The primary PMI goal is to advance the project management profession. One way to achieve this goal is to provide a path for project managers to demonstrate a solid mastery of industry standard skills required to manage projects of any size. The PMP certification exam tests applicants for comprehensive project management knowledge and an in-depth understanding of the PMBOK. Because the PMBOK is a result of project management best practices from many industries, the PMP certification is appropriate for project managers in any environment. The PMBOK and the PMP exam focus on the entire process of managing projects. You must understand all phases of a project and how they are related to be successful on the PMP exam.
- Must be qualified to sit for the exam
- With a 4 year degree – 3 years project management experience
- Without a 4 year degree – 5 years project management experience
- All candidates must attend 35 contact hours of formal education
- 200 questions (175 scored questions and 25 unscored, pretest questions)
- All questions are multiple-choice
- Passing score varies
- 4 hours
- Register at Prometric.
Much of the trouble PMP candidates encounter comes from work experience. Because you must be an experienced project manager to sit for the exam, you will bring your experiences and methods with you. The PMP exam requires that you apply knowledge of the PMBOK to real-life situations. If your experience is different from the PMBOK, some questions can lead to confusion. Always use the PMBOK’s approach when answering questions.
Many project managers focus on specific areas of managing projects. This is often a result of specific job requirements. It is likely that you’ll be more comfortable with some project management knowledge areas and processes than others. This leads to two main trouble spots.
First, familiarity can cause you to rely on your own project management experience when studying. It is tempting to minimize studying for the areas of project management you know best. This can hurt you because the PMBOK’s approach is the correct approach for the PMP exam.
Second, it is tempting to minimize the importance of project management areas with which you are unfamiliar. PMPs are expected to demonstrate a good understanding of all aspects of project management as defined in the PMBOK. Pay particular attention to the processes with which you are not familiar.

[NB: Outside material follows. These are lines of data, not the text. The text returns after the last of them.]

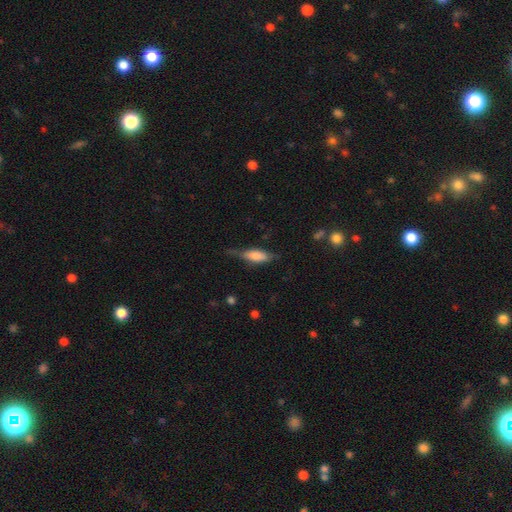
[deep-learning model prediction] smooth 61%, featured or disk 33%, star or artifact 7%. Down the decision tree: how rounded — in between (60%); merging — none (55%).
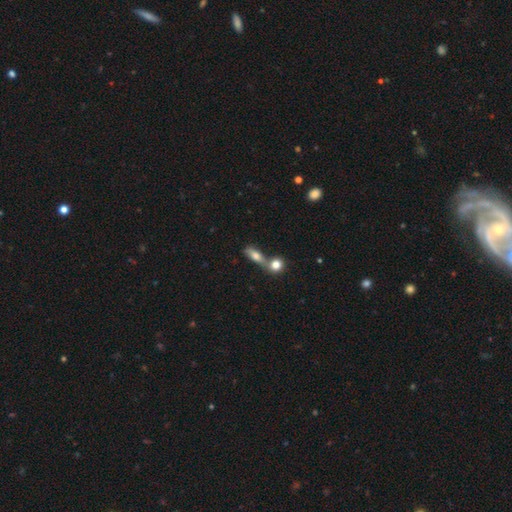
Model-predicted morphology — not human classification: type=smooth (72%); roundness=in between (59%); merging=merger (50%).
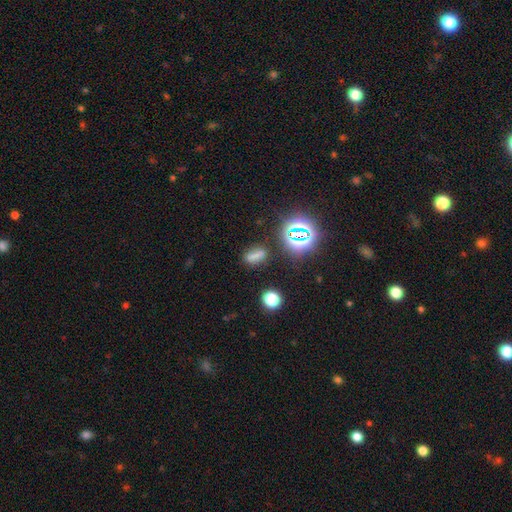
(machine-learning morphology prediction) Overall: smooth (65%). How rounded: in between (59%; cigar-shaped 27%). Merging: none (77%).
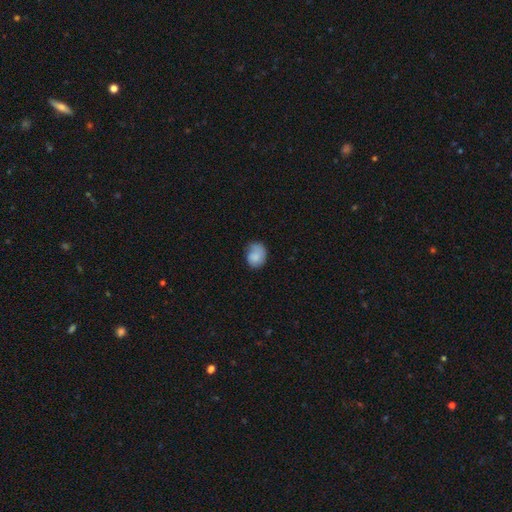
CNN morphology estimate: Smooth or featured?
  - smooth: 80% *
  - featured or disk: 12%
  - star or artifact: 8%
How rounded?
  - in between: 50% *
  - round: 49%
  - cigar-shaped: 1%
Merging?
  - none: 49% *
  - minor disturbance: 33%
  - major disturbance: 15%
  - merger: 3%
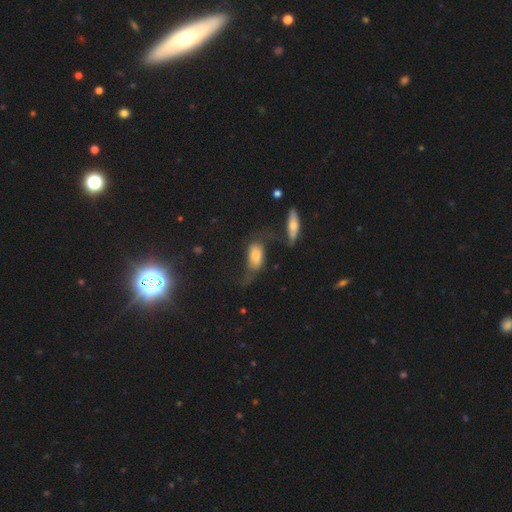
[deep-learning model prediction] A smooth galaxy with no disk features (69%) that is in between round and cigar-shaped (89%).

Vote fractions:
- Smooth or featured? smooth: 69% / featured or disk: 22% / star or artifact: 9%
- How rounded? in between: 89% / cigar-shaped: 7% / round: 5%
- Merging? major disturbance: 36% / none: 24% / minor disturbance: 23% / merger: 16%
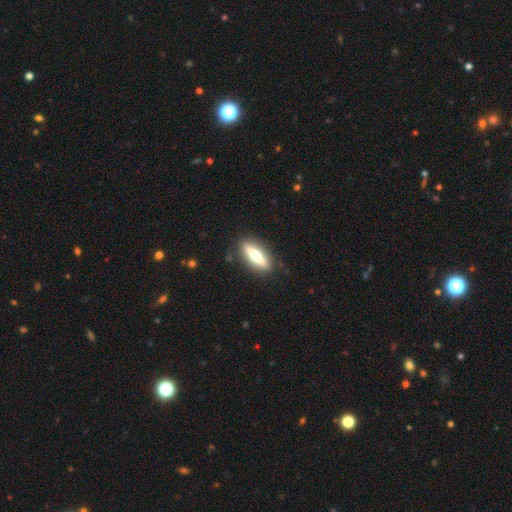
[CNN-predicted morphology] This appears to be a smooth galaxy with no disk features (51%) that is in between round and cigar-shaped (53%). Merging: none (87%).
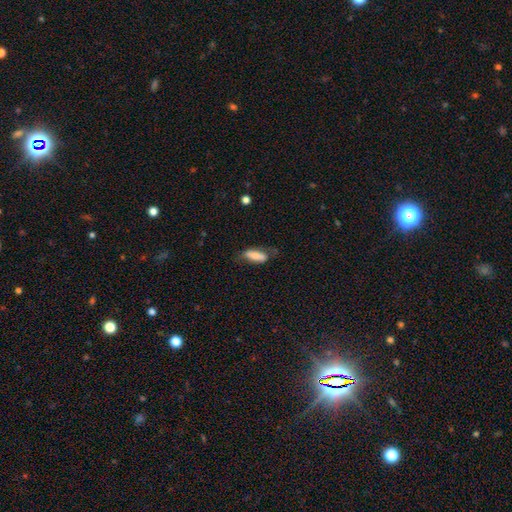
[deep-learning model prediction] smooth-or-featured: smooth: 70% | featured or disk: 23% | star or artifact: 7%
  how-rounded: in between: 68% | cigar-shaped: 29% | round: 3%
  merging: none: 53% | minor disturbance: 30% | major disturbance: 15% | merger: 3%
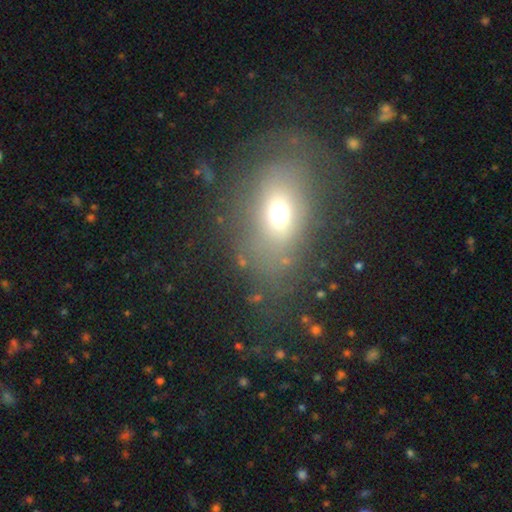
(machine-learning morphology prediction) type=smooth (56%); roundness=in between (75%); merging=none (64%).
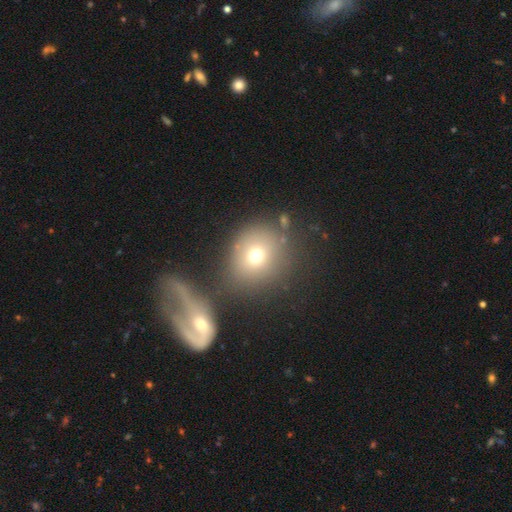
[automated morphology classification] The model was most divided on "merging": none: 65%, merger: 16%, minor disturbance: 12%, major disturbance: 7%. More confident: how rounded — round (76%); smooth or featured — smooth (71%).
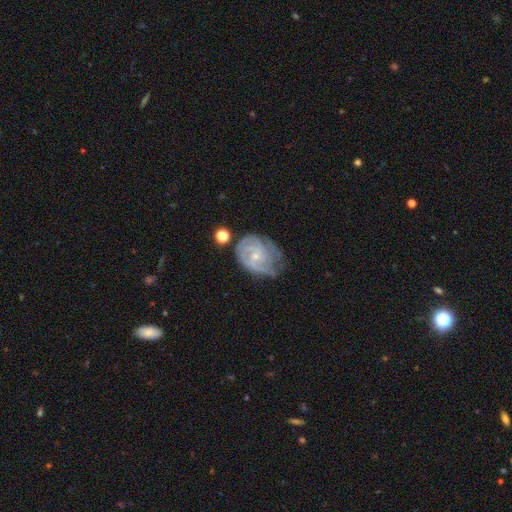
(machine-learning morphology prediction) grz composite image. It shows a featured or disk galaxy (79%) with no bar (64%), tight (58%) spiral arms (90%) and a small central bulge (76%). Merging: none (48%).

Many project managers tend to have less experience with risk and procurement procedures. Ensure you are comfortable with the processes in these areas and how they fit into overall project management.
Finally, another common trouble spot is in applying project management ethics. Many project managers operate within organizational guidelines but may not be comfortable addressing difficult ethics situations. Pay particular attention to the PMI Code of Ethics and Professional Conduct when studying for the PMP exam.

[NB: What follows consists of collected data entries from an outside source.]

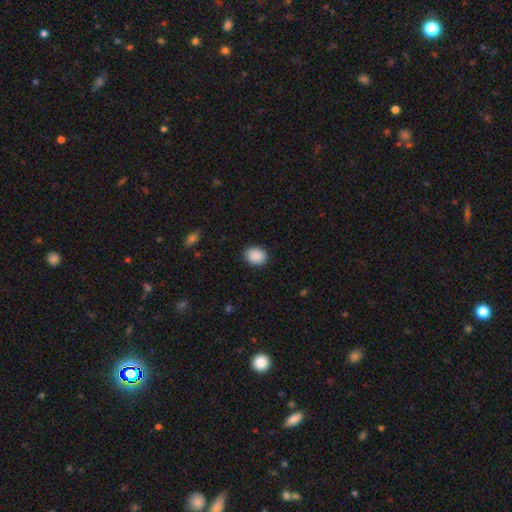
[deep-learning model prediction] Smooth or featured?
  - smooth: 90% *
  - star or artifact: 8%
  - featured or disk: 2%
How rounded?
  - in between: 51% *
  - round: 48%
  - cigar-shaped: 1%
Merging?
  - none: 88% *
  - minor disturbance: 8%
  - major disturbance: 2%
  - merger: 1%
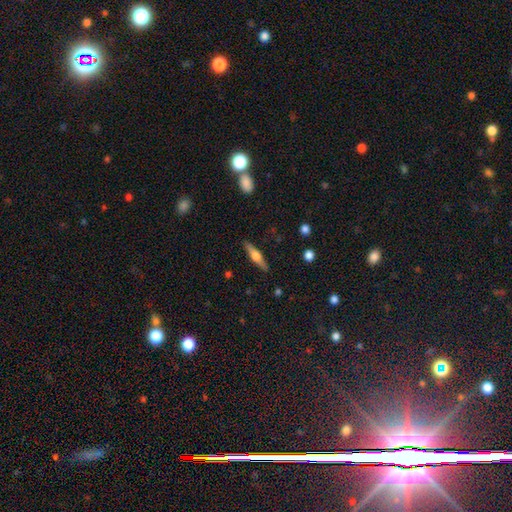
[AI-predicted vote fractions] This is possibly a featured or disk galaxy (54%). It is clearly viewed edge-on (95%). Edge-on bulge: clearly rounded (87%). Merging: clearly none (88%).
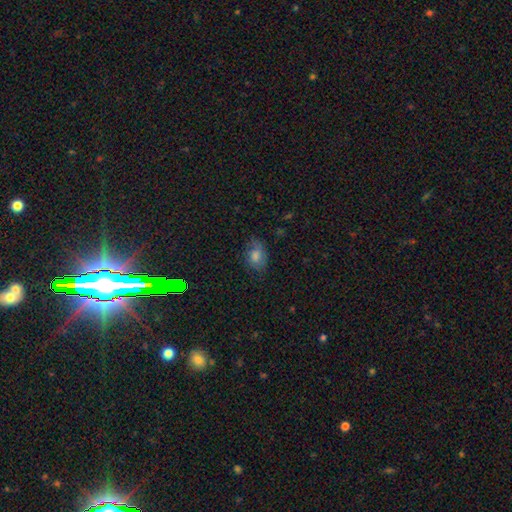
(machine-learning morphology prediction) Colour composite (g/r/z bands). It shows a smooth galaxy with no disk features (66%) that is in between round and cigar-shaped (71%). Merging: none (69%).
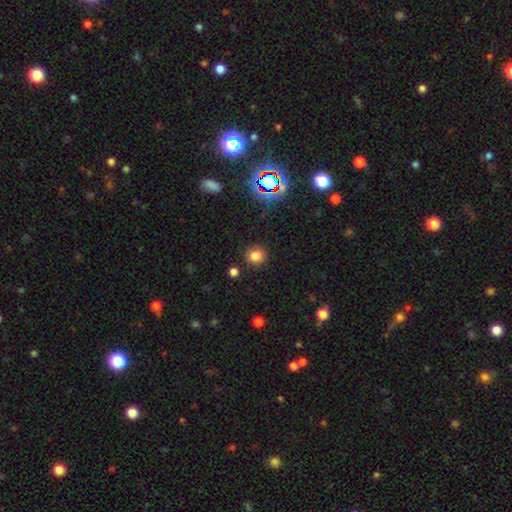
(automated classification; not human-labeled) Smooth or featured?
  - smooth: 78% *
  - star or artifact: 16%
  - featured or disk: 5%
How rounded?
  - round: 83% *
  - in between: 15%
  - cigar-shaped: 1%
Merging?
  - none: 87% *
  - minor disturbance: 8%
  - merger: 3%
  - major disturbance: 3%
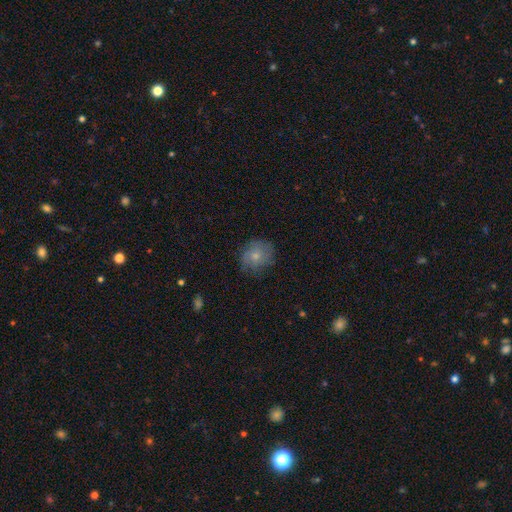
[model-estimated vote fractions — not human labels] A smooth galaxy with no disk features (64%) that is round (72%).

Vote fractions:
- Smooth or featured? smooth: 64% / featured or disk: 27% / star or artifact: 9%
- How rounded? round: 72% / in between: 27% / cigar-shaped: 1%
- Merging? none: 70% / minor disturbance: 22% / major disturbance: 7% / merger: 1%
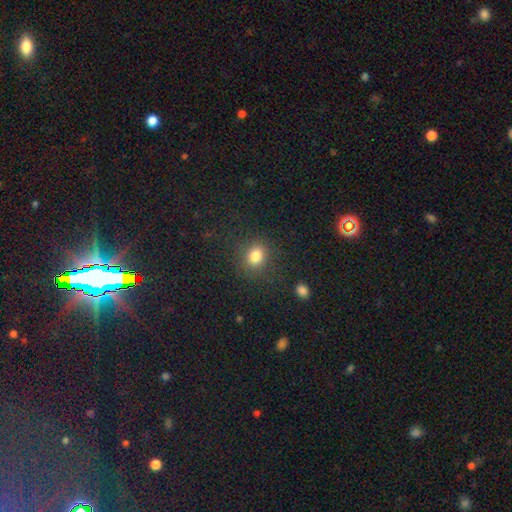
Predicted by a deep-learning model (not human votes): Q: Smooth or featured?
A: smooth (81%); runner-up: star or artifact (13%)
Q: How rounded?
A: round (70%); runner-up: in between (29%)
Q: Merging?
A: none (85%); runner-up: minor disturbance (9%)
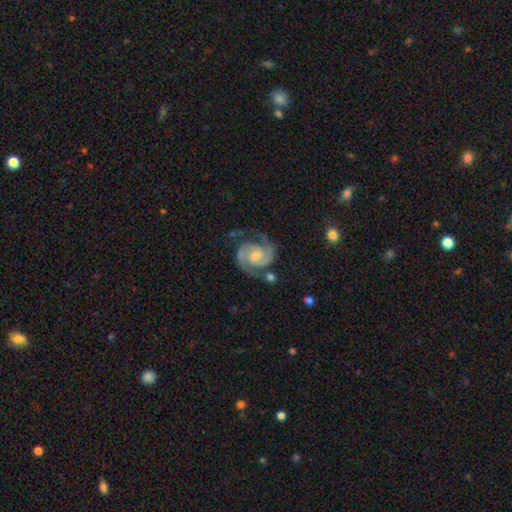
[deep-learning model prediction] smooth-or-featured: featured or disk: 91% | smooth: 5% | star or artifact: 4%
  disk-edge-on: no: 98% | yes: 2%
    bar: no: 53% | weak: 39% | strong: 8%
    has-spiral-arms: yes: 98% | no: 2%
      spiral-winding: medium: 48% | tight: 45% | loose: 8%
      spiral-arm-count: 2: 91% | 3: 3% | can't tell: 3% | 1: 1% | 4: 1% | more than 4: 1%
    bulge-size: small: 50% | moderate: 44% | none: 3% | large: 2% | dominant: 1%
  merging: none: 70% | minor disturbance: 18% | major disturbance: 8% | merger: 5%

The PMP exam requires far more than just recounting facts. You can’t just memorize the PMBOK and pass the exam. Your first step in studying for the exam is to schedule the exam. Scheduling your exam provides a specific date toward which you can work. A firm date gives you a deadline and the motivation to schedule your studying activities. Also, the act of applying for the PMP credential requires that you classify your experience and makes you think about the different project management areas.
Once you have scheduled your exam, read the PMBOK. In fact, read it twice. Because the PMP exam is largely based on the PMBOK contents, it makes sense to know what it says. Know each of the PMBOK’s processes, along with their inputs, outputs, and tools and techniques. Create note cards for each of the processes. You can use these note cards to help you remember the processes and how they relate.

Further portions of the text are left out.